* **Estratto fornito**:
□ □ □ □ □

MeeGo, a che punto siamo?

MeeGo, a che punto siamo?

Ad un anno dal lancio ufficiale del progetto MeeGo cerchiamo di fare il punto della situazione intervistando Doug Fisher, responsabile della divisione software per Intel, e gettiamo uno sguardo al futuro

di Roberto Colombo pubblicato il nel canale TLC e Mobile
Intel
 

Intervista a Doug Fisher, VP e General Manager Intel System Software Division

Abbiamo provato a stuzzicare Doug Fisher, Vice President e General Manager Intel System Software Division, andando a toccare alcuni probabili nervi scoperti di Intel: abbiamo ottenuto alcune risposte molto politically correct e in linea con le policy aziendali e alcune non-risposte dalle quali proveremo a trarre alcune conclusioni. Ecco l'intervista a Doug, che abbiamo sottotitolato in modo da permettere la comprensione a chi non mastica al meglio la lingua inglese, lasciando al contempo la voce originale di Fisher per tutti quelli che invece preferiscono non avere intermediazione:

[HWUVIDEO="858"]Intel-MeeGo: intervista a Doug Fisher[/HWUVIDEO]

L'incipit dell'intervista, anche alla luce dell'atteggiamento poco esposto mantenuto da Fisher nelle risposte alle diverse domande, è molto interessante. La definizione di 'disappointing' (deludente) relativa alle notizie sull'accordo Nokia-Microsoft dice di per sé molto. Un termine abbastanza forte, in ogni caso netto e preciso, accostato ai toni tenui del resto dell'intervista la dice lunga sul subbuglio e sulla frustrazione che la mossa di Nokia ha creato nelle divisioni Intel dedicate allo sviluppo software, in particolare di MeeGo. Intel va avanti, MeeGo ha molti campi di utilizzo, l'annuncio non cambia una virgola dei piani Intel. Certamente però l'azienda statunitense puntava molto sul traino che avrebbe potuto avere il successo di MeeGo in ambito smartphone, segmento che riesce a portare in modo diretto al grande pubblico le innovazioni e che permette di fare grandi numeri.

□ □ □ □ □

Voci memorizzate:
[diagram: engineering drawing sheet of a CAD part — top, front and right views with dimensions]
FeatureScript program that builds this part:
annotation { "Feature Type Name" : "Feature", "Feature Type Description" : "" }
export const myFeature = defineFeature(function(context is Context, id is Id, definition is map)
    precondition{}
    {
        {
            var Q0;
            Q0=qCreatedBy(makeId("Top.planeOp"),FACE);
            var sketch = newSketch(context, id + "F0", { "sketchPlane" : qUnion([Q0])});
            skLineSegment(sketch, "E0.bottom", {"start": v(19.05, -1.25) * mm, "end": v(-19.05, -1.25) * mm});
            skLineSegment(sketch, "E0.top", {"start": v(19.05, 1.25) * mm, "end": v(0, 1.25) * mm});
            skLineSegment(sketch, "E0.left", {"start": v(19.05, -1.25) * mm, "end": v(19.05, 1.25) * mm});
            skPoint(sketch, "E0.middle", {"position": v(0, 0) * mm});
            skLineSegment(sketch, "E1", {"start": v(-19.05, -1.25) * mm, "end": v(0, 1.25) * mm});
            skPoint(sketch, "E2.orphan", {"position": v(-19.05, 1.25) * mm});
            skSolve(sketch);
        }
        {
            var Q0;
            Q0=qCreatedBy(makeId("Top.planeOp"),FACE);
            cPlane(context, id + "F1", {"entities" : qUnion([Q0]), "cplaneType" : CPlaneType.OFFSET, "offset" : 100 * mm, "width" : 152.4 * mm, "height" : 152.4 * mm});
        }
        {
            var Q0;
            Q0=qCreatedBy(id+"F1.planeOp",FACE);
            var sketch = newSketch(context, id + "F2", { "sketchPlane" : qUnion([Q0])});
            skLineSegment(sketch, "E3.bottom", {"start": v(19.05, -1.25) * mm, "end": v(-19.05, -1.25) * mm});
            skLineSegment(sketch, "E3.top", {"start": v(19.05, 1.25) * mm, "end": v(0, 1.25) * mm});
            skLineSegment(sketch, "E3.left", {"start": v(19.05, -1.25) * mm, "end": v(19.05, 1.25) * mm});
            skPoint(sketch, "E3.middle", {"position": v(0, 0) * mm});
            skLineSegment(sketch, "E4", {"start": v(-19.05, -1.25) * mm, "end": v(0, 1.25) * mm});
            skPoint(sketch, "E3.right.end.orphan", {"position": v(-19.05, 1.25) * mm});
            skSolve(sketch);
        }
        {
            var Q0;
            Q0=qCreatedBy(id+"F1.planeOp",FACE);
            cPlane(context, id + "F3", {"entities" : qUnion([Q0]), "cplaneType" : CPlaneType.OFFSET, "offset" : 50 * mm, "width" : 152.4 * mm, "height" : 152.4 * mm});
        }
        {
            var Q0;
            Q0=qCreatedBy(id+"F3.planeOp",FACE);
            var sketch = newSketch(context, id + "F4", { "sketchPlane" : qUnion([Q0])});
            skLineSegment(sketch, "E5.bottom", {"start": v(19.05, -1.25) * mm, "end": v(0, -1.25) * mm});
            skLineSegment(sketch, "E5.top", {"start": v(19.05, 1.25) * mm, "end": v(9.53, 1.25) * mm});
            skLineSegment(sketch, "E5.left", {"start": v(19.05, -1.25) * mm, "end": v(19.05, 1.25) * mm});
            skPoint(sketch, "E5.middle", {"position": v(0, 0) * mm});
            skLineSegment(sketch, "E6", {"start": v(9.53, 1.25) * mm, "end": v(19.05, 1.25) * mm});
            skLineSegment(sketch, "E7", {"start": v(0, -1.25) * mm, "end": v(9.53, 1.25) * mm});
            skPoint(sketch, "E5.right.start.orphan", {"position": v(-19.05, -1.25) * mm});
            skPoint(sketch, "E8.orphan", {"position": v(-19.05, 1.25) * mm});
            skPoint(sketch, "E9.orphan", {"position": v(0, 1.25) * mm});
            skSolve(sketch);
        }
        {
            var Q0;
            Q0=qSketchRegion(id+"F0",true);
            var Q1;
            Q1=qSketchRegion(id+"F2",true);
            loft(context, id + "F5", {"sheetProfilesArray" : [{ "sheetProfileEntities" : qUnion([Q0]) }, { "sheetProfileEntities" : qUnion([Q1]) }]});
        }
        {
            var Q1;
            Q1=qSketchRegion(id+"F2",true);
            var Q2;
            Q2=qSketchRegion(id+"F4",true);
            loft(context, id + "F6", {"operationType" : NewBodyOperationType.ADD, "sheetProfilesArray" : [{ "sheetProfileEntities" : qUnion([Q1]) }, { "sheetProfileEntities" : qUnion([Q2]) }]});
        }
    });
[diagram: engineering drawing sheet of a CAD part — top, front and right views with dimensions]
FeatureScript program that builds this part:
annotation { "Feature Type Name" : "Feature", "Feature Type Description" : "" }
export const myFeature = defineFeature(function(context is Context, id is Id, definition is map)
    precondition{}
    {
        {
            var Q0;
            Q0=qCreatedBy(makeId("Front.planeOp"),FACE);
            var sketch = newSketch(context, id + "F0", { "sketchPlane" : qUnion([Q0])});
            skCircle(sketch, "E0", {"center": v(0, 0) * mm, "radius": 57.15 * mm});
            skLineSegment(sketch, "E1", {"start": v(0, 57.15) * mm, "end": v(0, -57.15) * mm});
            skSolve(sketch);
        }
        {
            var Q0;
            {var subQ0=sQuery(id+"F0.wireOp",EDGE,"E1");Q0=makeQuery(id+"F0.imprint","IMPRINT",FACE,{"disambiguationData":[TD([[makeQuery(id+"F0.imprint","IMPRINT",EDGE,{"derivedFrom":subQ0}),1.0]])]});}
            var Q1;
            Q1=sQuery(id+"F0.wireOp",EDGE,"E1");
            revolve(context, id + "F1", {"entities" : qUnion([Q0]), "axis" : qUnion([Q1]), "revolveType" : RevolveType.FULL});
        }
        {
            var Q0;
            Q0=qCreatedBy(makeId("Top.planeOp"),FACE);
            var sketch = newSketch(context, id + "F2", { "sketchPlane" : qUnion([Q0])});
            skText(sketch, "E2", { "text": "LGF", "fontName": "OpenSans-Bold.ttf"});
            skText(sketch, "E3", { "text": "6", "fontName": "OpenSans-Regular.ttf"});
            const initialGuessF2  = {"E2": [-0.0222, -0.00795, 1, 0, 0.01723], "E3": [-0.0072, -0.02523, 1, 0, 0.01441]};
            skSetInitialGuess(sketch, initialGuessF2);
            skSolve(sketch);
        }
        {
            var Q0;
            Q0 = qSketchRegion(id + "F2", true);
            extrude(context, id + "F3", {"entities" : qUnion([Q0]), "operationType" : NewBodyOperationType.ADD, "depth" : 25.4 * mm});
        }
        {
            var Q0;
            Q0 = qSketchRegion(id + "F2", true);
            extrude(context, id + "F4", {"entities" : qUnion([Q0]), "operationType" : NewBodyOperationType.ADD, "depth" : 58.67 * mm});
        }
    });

□ □ □ □ □

* **Cosa farai**:
a - Elenca, per favore, tutte le aziende nominate nell'articolo su MeeGo.
b - Prosegui l'articolo su MeeGo a partire dall'ultima frase riportata.
Le voci provengono da un'altra fonte.

* **Risposte per compito**:
a - Intel, Nokia, Microsoft

b -
Sebbene la politica di Intel sia quella di non lasciarlo trasparire troppo, la mossa di Nokia ha certamente rotto diverse uova nel paniere a Intel che puntava anche su MeeGo per prorompere con le sue architetture in ambito mobile, al momento dominato dalle soluzioni ARM. MeeGo, offrendo supporto anche ai set di istruzioni ARM, avrebbe potuto fungere da grimaldello per aprire una breccia nel mercato mobile facendosi conoscere attraverso terminali in linea di continuità con quelli attuali (basati su ARM) ben conosciuti dall'utenza e poi portare gli utenti sulle piattaforme Intel senza grossi cambiamenti concettuali, grazie all'uniformità multipiattaforma del sistema operativo.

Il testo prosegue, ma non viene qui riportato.